The Maldives reopened its tourist resorts Wednesday and welcomed its first international flight in more than three months even as the Indian Ocean holiday hotspot records a steady rise in coronavirus infections.
Tourism is a major earner for the Maldives, a tropical island paradise popular with honeymooners and celebrities.
As the Qatar Airways flight from Doha carrying 104 passengers landed at the international airport in the capital Male it was sprayed with a water cannon in a special salute.
"The stronger our safety measures, the better chance we have of being hailed as a (coronavirus) safe destination," Economic Minister Fayyaz Ismail said as he welcomed the arrivals.

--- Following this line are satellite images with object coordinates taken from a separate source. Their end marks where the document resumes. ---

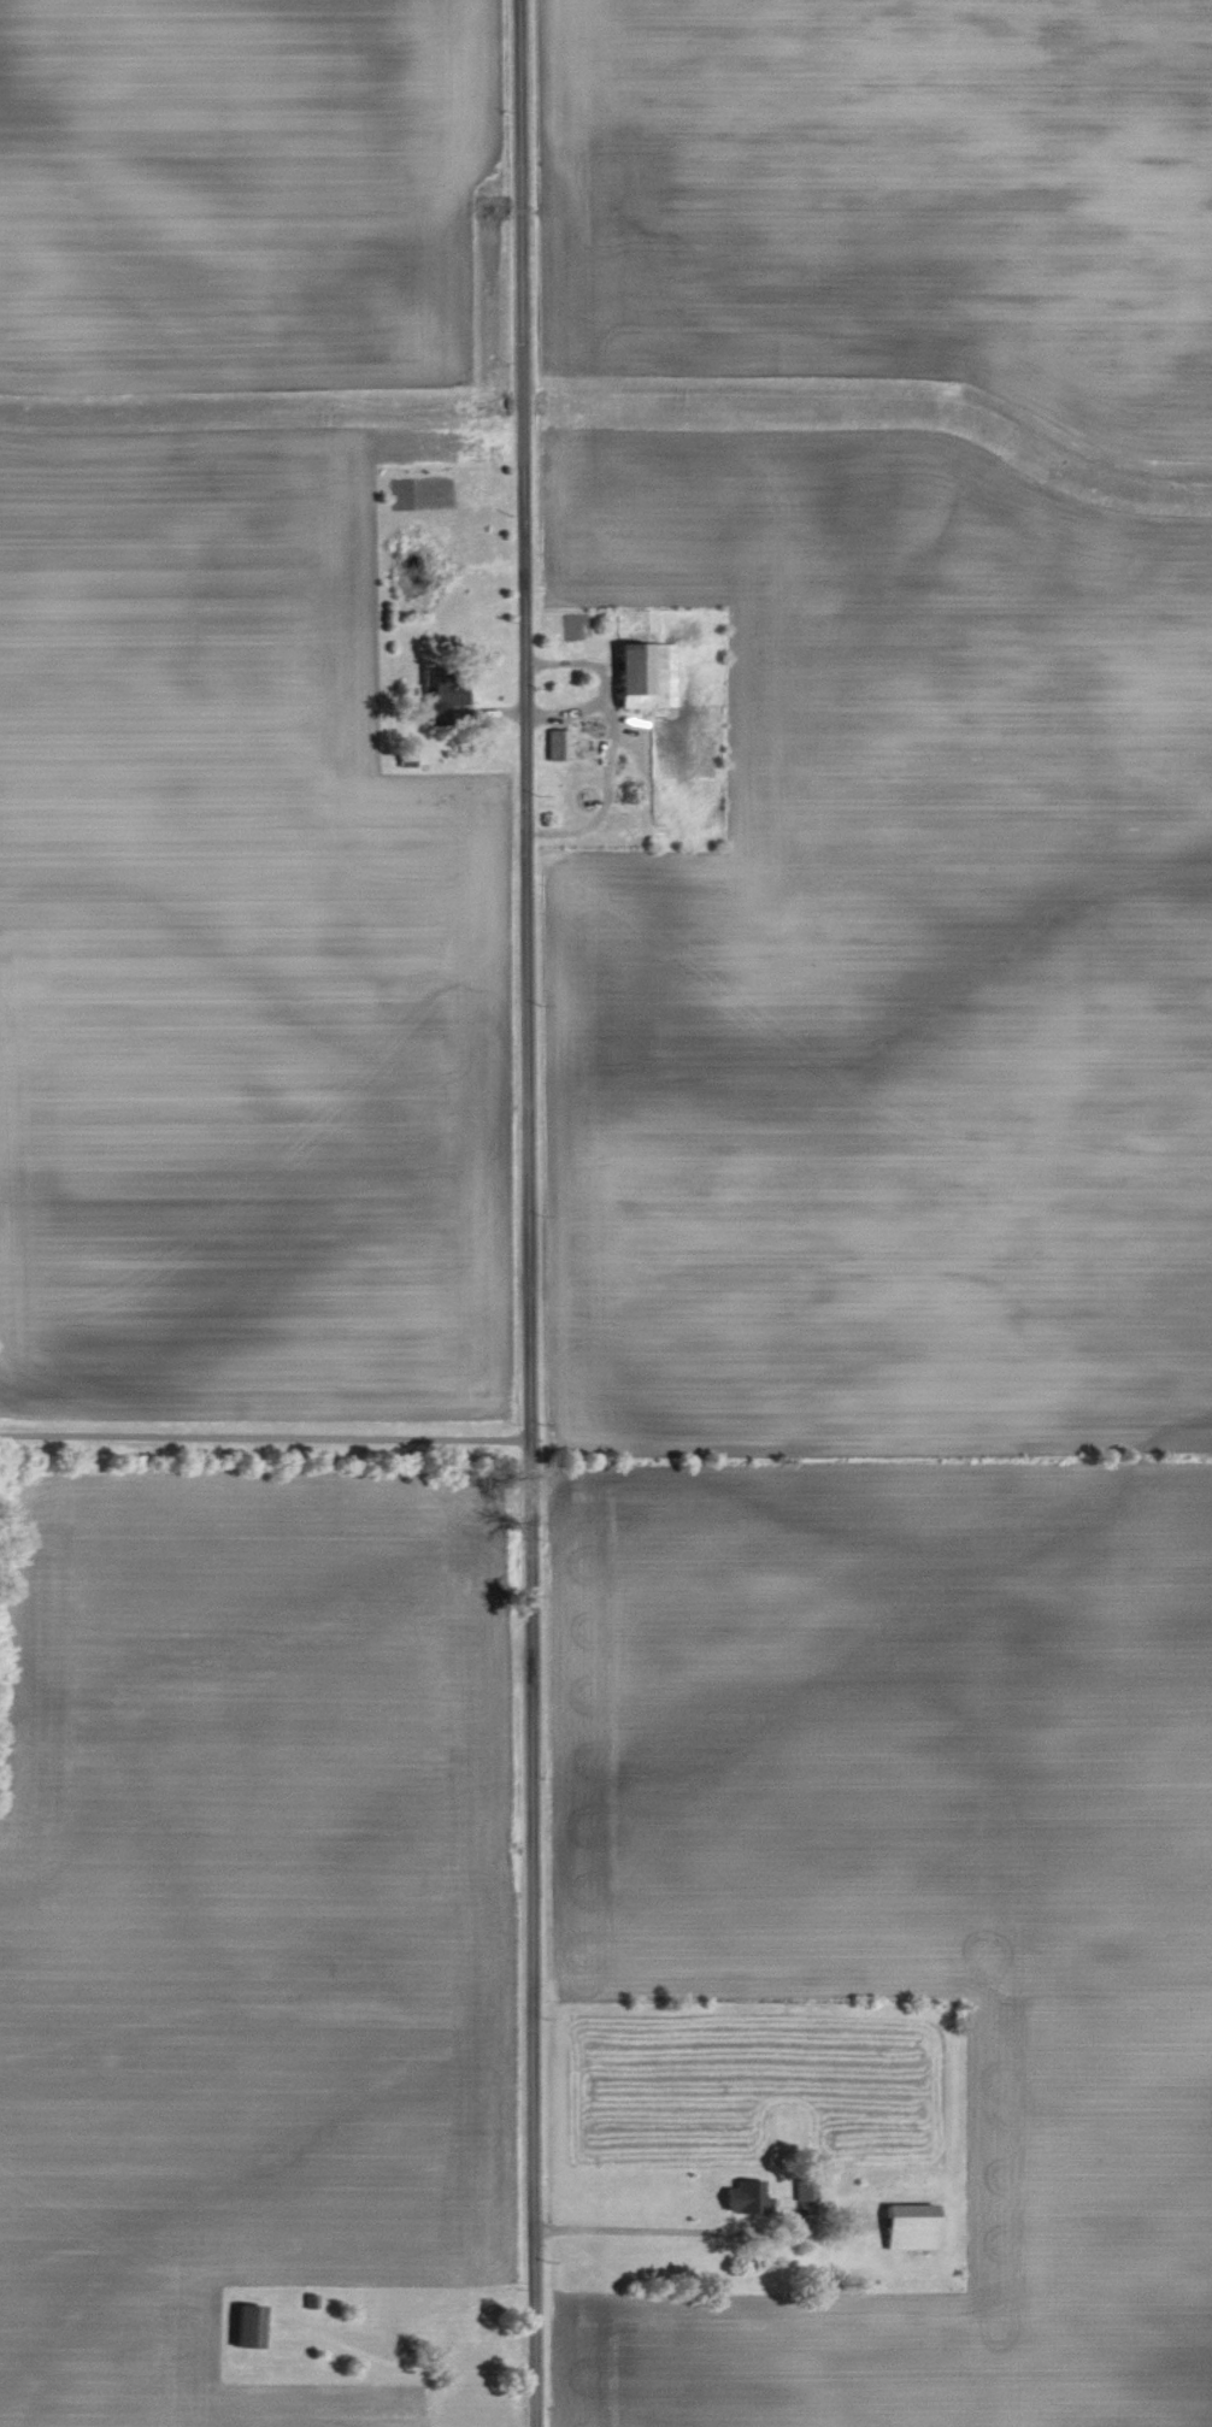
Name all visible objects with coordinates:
building: (647, 676)
building: (444, 686)
building: (559, 745)
road: (533, 1213)
road: (268, 1423)
building: (745, 2197)
building: (911, 2227)
road: (643, 2232)
building: (249, 2327)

"I don't believe that we would need to reimpose a border lockdown."
Visitors are not required to be tested or carry virus-free certificates to enter the archipelago of 1,190 tiny coral islets.
Free tests will be offered to travellers who show symptoms of fever or coughing, the tourism ministry said.
They will also be offered a free test when they leave the Maldives.
Thirty-three out of 159 resorts in the archipelago said they would open from Wednesday, but some of them have yet to accept bookings.
So far, Qatar Airways, SriLankan Airlines, Emirates and Etihad have scheduled flights to the Maldives in July, the airport's operator said in a statement.
From Wednesday, SriLankan will operate three weekly services from Colombo, while Qatar Airways will operate a daily flight from Doha.
Emirates has scheduled flights from Dubai five times a week from Thursday until the end of August. Etihad is offering flights from Abu Dhabi bi-weekly from Saturday until July 28.
Several other airlines said they would resume flights from August, including Singapore Airlines and its regional wing SilkAir, Gulf Air, India's IndiGo and Hong Kong Airlines.
Edelweiss is planning to operate direct flights between Zurich and Male from late September, while Turkish Airlines is expected to resume flights from Istanbul via Colombo from October.
The reopening comes as the country reports a steady rise in virus cases.
The nation of 340,000 people has recorded just over 2,800 infections so far including 14 deaths.
Most of the cases have been among poor migrant labourers and locals in densely populated Male.
Tourists were stranded in the Maldives when international flights were halted from late March to combat the spread of the virus.
Most of them left by mid-April on government-organised or privately chartered flights.
The Maldives attracted a record 1.7 million foreign tourists last year, a 15 percent increase from 2018, according to the government.